**READING TEXT**
The 2001 King George VI and Queen Elizabeth Stakes was a horse race held at Ascot Racecourse on Saturday 28 July 2001. It was the 51st running of the King George VI and Queen Elizabeth Stakes.

The winner was Susan Magnier and Michael Tabor's Galileo, a three-year-old bay colt trained at Ballydoyle by Aidan O'Brien and ridden by Mick Kinane. Galileo's victory was the first in the race for O'Brien and fourth for Kinane after Belmez (1990), King's Theatre (1994) and Montjeu (2000). Michael Tabor had previously won the race with Montjeu.

The race
The race attracted a field of twelve runners: seven from the United Kingdom, three from Ireland and two from France. Favourite for the race was the undefeated Irish colt Galileo who had won the Epsom Derby and the Irish Derby and was accompanied by his pacemaker Ice Dancer. The Godolphin stable were represented by the five-year-old Fantastic Light, the winner of the Man o' War Stakes, Tattersalls Gold Cup and Prince of Wales's Stakes, as well as his pacemaker Give The Slip a high-class stayer who had won the Ebor Handicap and the Dubai City of Gold. The French challengers were the Prix du Jockey Club winner Anabaa Blue and the four-year-old Hightori who had won the Prix du Prince d'Orange and finished third in the Dubai World Cup. The other runners included the St Leger Stakes winner Millenary and Storming Home who had won the King Edward VII Stakes at Royal Ascot. Galileo headed the betting at odds of 1/2 ahead of Fantastic Light (7/2). Anabaa Blue (18/1) was the only other runner to start at odds of less than 20/1 reflecting the view that the race was effectively a match between the representatives of Ballydoyle and Godolphin.

**SET EXERCISE A**
Shift every coordinate in the answers of the records up by 72, and write out again the part of the records that opens with their first line and closes with the line containing "building: (298, 381)", both ends included and the requests kept, leaving out the pictures.
The text and the records were taken from unrelated sources.

**DATA SHOWN**
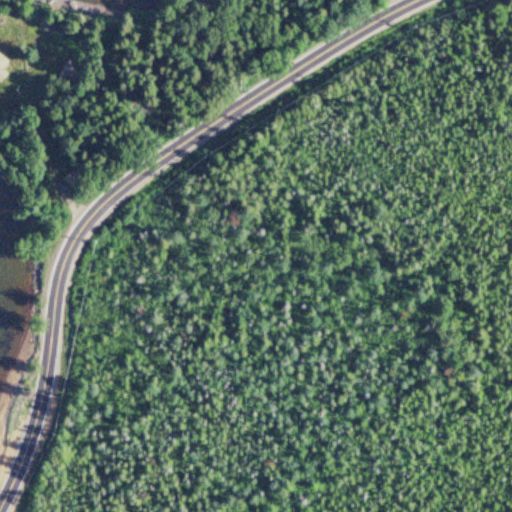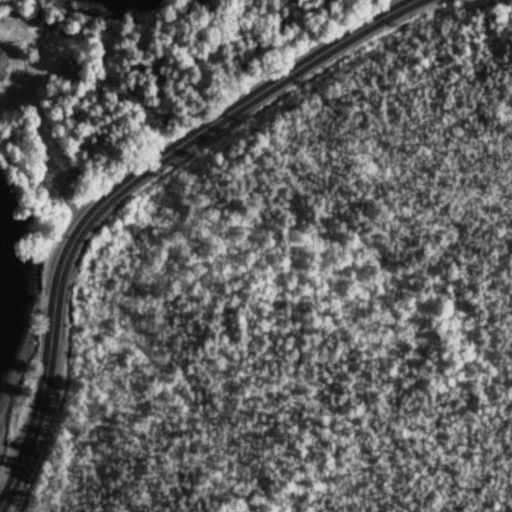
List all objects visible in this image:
building: (4, 68)
road: (121, 189)
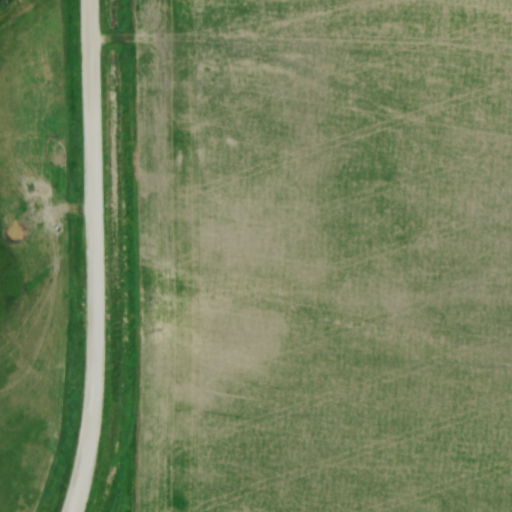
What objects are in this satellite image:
road: (94, 257)
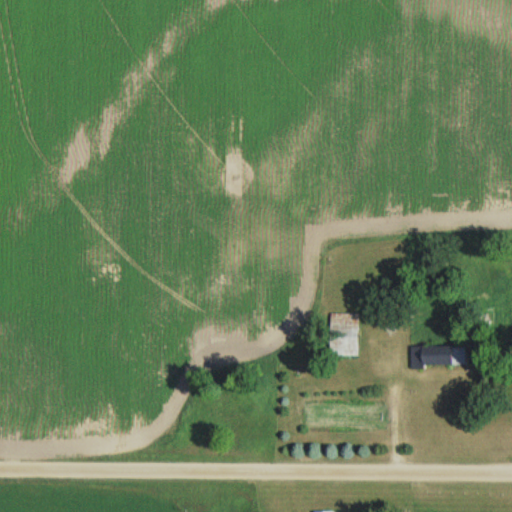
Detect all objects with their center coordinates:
building: (343, 335)
building: (437, 357)
road: (256, 466)
building: (321, 511)
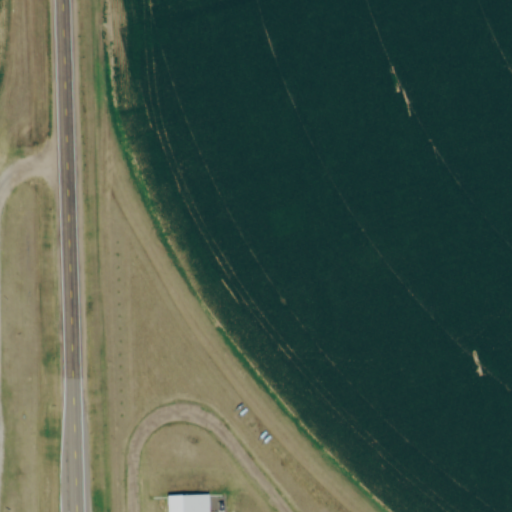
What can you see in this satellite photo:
road: (23, 162)
road: (70, 255)
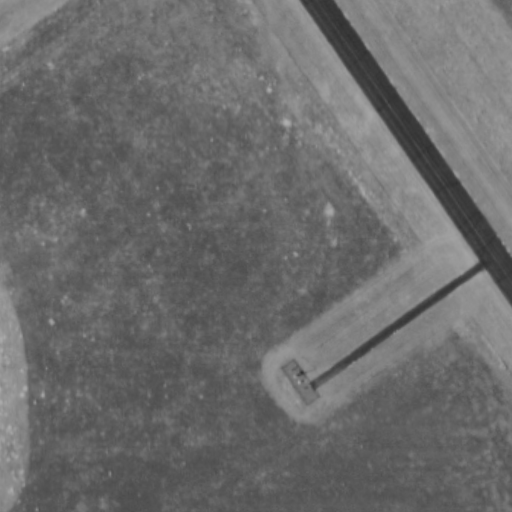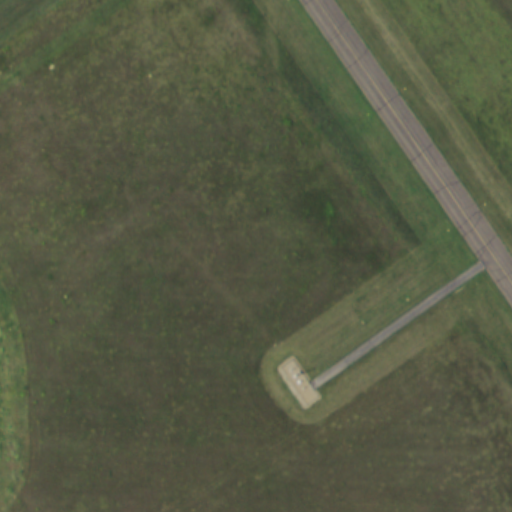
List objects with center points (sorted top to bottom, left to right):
airport taxiway: (415, 139)
building: (298, 381)
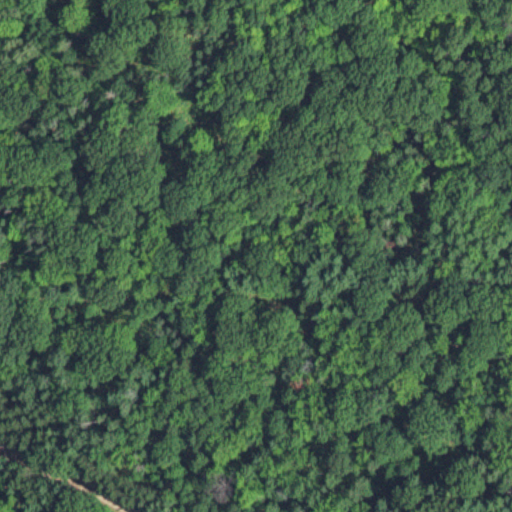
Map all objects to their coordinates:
road: (67, 478)
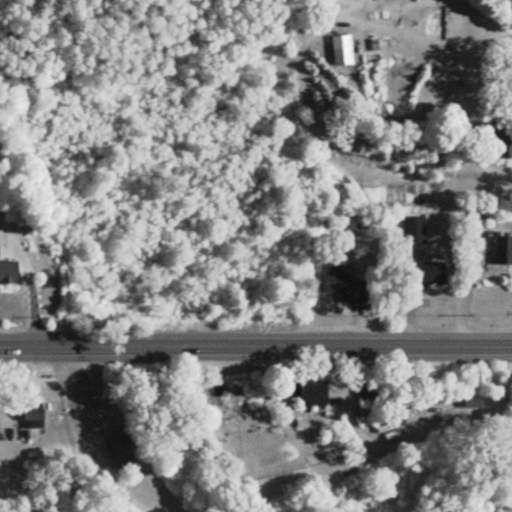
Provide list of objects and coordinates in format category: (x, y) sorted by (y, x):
building: (338, 52)
building: (411, 237)
building: (496, 254)
building: (8, 273)
road: (27, 289)
road: (256, 347)
building: (312, 396)
building: (364, 398)
building: (470, 404)
building: (31, 418)
building: (116, 455)
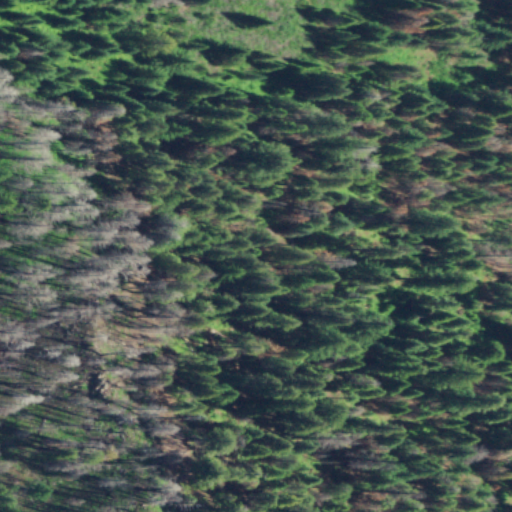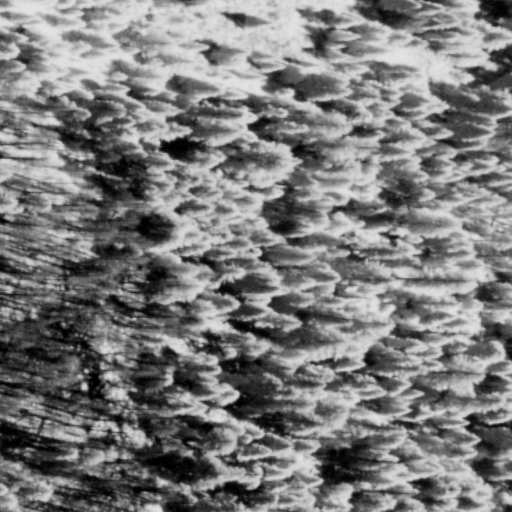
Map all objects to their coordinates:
road: (307, 253)
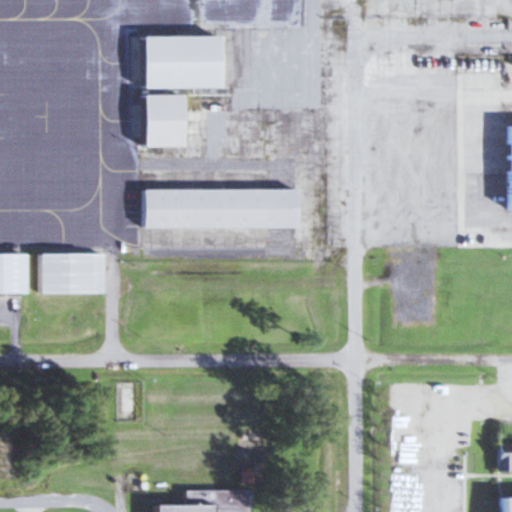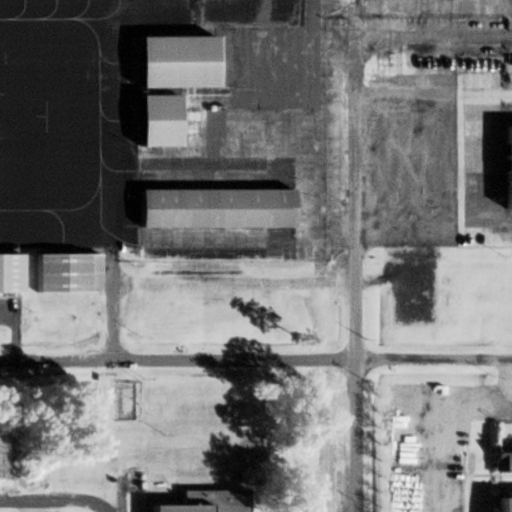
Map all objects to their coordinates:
airport taxiway: (20, 14)
airport taxiway: (52, 14)
airport taxiway: (84, 14)
airport taxiway: (115, 14)
airport taxiway: (160, 17)
road: (432, 35)
building: (176, 61)
airport hangar: (174, 62)
building: (174, 62)
airport taxiway: (99, 117)
building: (154, 119)
airport hangar: (155, 119)
building: (155, 119)
airport apron: (65, 124)
road: (470, 162)
building: (506, 167)
building: (508, 167)
airport: (168, 173)
road: (352, 197)
airport hangar: (213, 208)
building: (213, 208)
building: (213, 208)
building: (9, 272)
building: (64, 273)
airport hangar: (8, 274)
building: (8, 274)
airport hangar: (64, 274)
building: (64, 274)
road: (111, 307)
road: (14, 333)
road: (175, 358)
road: (432, 359)
road: (352, 435)
building: (501, 456)
road: (426, 490)
road: (56, 499)
building: (203, 501)
building: (205, 502)
road: (295, 502)
building: (501, 505)
building: (503, 505)
road: (29, 506)
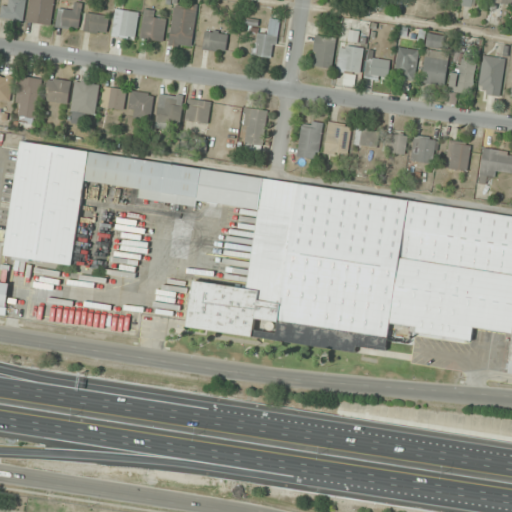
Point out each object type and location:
building: (14, 10)
building: (42, 11)
building: (70, 16)
building: (96, 22)
building: (126, 23)
building: (183, 25)
building: (153, 26)
building: (268, 40)
building: (215, 41)
building: (438, 42)
building: (324, 51)
building: (350, 59)
building: (407, 63)
building: (378, 68)
building: (436, 68)
building: (464, 73)
building: (492, 75)
road: (255, 85)
building: (6, 87)
road: (290, 89)
building: (58, 90)
building: (511, 94)
building: (29, 97)
building: (86, 97)
building: (115, 98)
building: (141, 105)
building: (170, 109)
building: (198, 114)
building: (255, 128)
building: (367, 137)
building: (338, 138)
building: (310, 140)
building: (397, 143)
building: (424, 150)
building: (459, 156)
building: (497, 162)
building: (299, 251)
building: (299, 252)
building: (3, 296)
building: (3, 297)
road: (255, 374)
road: (142, 395)
road: (256, 423)
road: (250, 457)
road: (236, 471)
road: (121, 492)
road: (506, 498)
road: (506, 499)
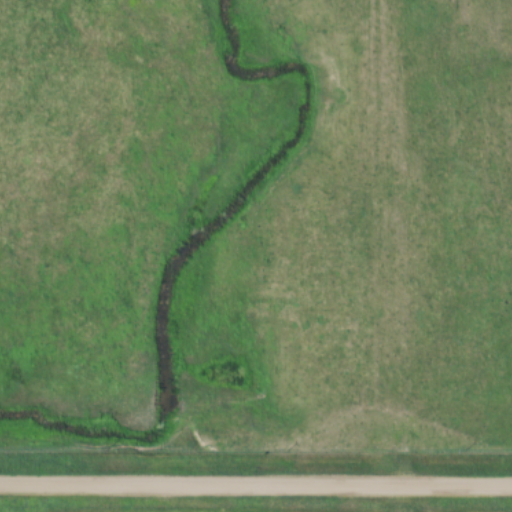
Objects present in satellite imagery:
road: (256, 485)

**SET EXERCISE B**
Write what comes next in the text about the 2001 King George VI and Queen Elizabeth Stakes, picking up after its final sentence.

**RIGHT ANSWER A**
List all objects visible in this image:
building: (76, 140)
road: (193, 261)
What objects are in this satellite image:
road: (166, 329)
Detect all objects with their center coordinates:
building: (415, 407)
building: (509, 429)
road: (328, 538)
building: (393, 583)
What can you see in this satellite photo:
road: (95, 234)
road: (142, 327)
List objects with center points (sorted top to bottom, left to right):
airport taxiway: (487, 211)
building: (370, 453)

**RIGHT ANSWER B**
Give The Slip took the lead from the tart and set the pace from Ice Dancer, with Ababaa Blue, Golden Snake and Mutamam just behind. Give The Slip maintained his advantage into the straight where Mick Kinane produced Galileo with a run on the inside to take the lead approaching the final quarter mile. Fantastic Light made rapid progress on the outside and caught the favourite a furlong from the finish, but Galileo rallied and pulled away again in the closing stages to win by two lengths. Hightori, who had been badly hampered by the fading Give The Slip, finished strongly to take third by a short head from Storming Home, with Millenary in fifth place.

Race details
 Sponsor: De Beers
 Purse: £750,000; First prize: £435,000
 Surface: Turf
 Going: Good to Firm
 Distance: 12 furlongs
 Number of runners: 12
 Winner's time: 2:27.71

Full result

 Abbreviations: nse = nose; nk = neck; shd = head; hd = head; dist = distance

Winner's details
Further details of the winner, Galileo
 Sex: Colt
 Foaled: 30 March 1998
 Country: Ireland
 Sire: Sadler's Wells; Dam: Urban Sea (Miswaki)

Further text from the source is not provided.